Task statement: Copy the lines below exactly. No picture goes into the copy.

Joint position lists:
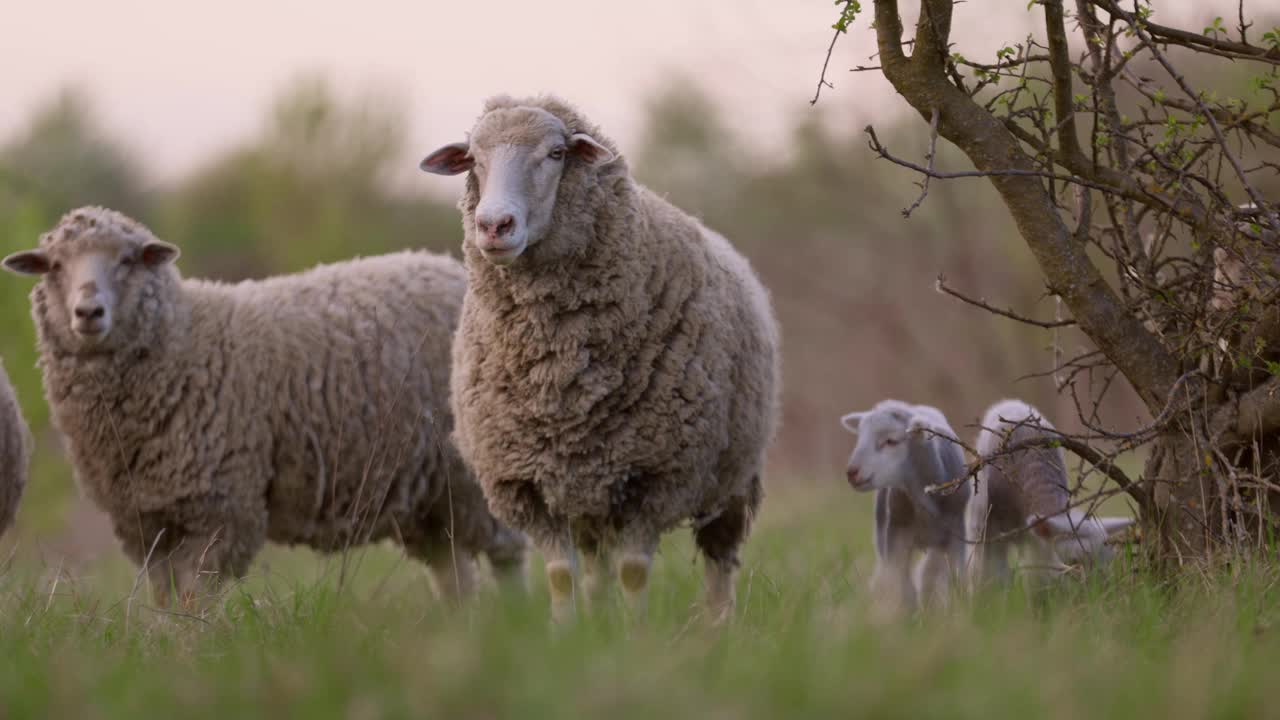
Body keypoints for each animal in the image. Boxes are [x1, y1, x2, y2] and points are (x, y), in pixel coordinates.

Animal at [2, 206, 524, 604]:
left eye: (128, 260)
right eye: (53, 265)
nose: (88, 312)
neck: (184, 341)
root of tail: (448, 267)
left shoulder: (223, 508)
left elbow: (194, 598)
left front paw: (191, 654)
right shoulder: (145, 520)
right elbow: (166, 598)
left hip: (475, 470)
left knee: (507, 552)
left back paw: (517, 622)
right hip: (428, 494)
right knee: (453, 570)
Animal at [419, 94, 778, 622]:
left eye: (555, 154)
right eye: (473, 159)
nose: (493, 225)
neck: (557, 373)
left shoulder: (655, 477)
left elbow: (633, 572)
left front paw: (636, 634)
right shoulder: (528, 483)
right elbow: (560, 576)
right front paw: (567, 634)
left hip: (729, 478)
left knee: (719, 559)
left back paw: (718, 626)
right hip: (588, 493)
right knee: (595, 570)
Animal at [839, 397, 967, 617]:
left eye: (891, 441)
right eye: (860, 438)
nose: (852, 473)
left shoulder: (956, 536)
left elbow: (951, 579)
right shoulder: (896, 533)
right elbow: (900, 583)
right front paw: (906, 615)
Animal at [962, 394, 1136, 591]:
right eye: (1074, 561)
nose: (1098, 590)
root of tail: (1012, 403)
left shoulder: (1037, 543)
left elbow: (1038, 573)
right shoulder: (992, 529)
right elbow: (992, 572)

Answer space:
Body keypoints for each animal in the image. Boxes are [x1, y1, x2, y2] and points are (x, y), in pixel coordinates.

Animal at [2, 206, 524, 604]:
left eye: (128, 260)
right eye: (53, 265)
nose: (88, 312)
neck: (184, 341)
root of tail: (448, 267)
left shoulder: (223, 508)
left elbow: (194, 598)
left front paw: (191, 654)
right shoulder: (145, 520)
right elbow: (166, 598)
left hip: (475, 470)
left knee: (507, 552)
left back paw: (517, 622)
right hip: (428, 494)
right knee: (453, 570)
Animal at [419, 94, 778, 622]:
left eye: (555, 154)
right eye: (473, 159)
nose: (493, 225)
neck: (557, 373)
left shoulder: (655, 477)
left elbow: (633, 572)
left front paw: (636, 634)
right shoulder: (528, 483)
right elbow: (560, 576)
right front paw: (567, 634)
left hip: (729, 478)
left knee: (719, 559)
left back paw: (718, 626)
right hip: (588, 493)
right knee: (595, 570)
Animal at [839, 397, 967, 617]:
left eye: (891, 441)
right eye: (860, 438)
nose: (852, 473)
left shoulder: (956, 536)
left elbow: (951, 579)
right shoulder: (896, 533)
right elbow: (900, 583)
right front paw: (906, 615)
Animal at [962, 394, 1136, 591]:
right eye: (1074, 561)
nose: (1098, 590)
root of tail: (1012, 403)
left shoulder: (1037, 543)
left elbow: (1038, 573)
right shoulder: (992, 529)
right elbow: (992, 572)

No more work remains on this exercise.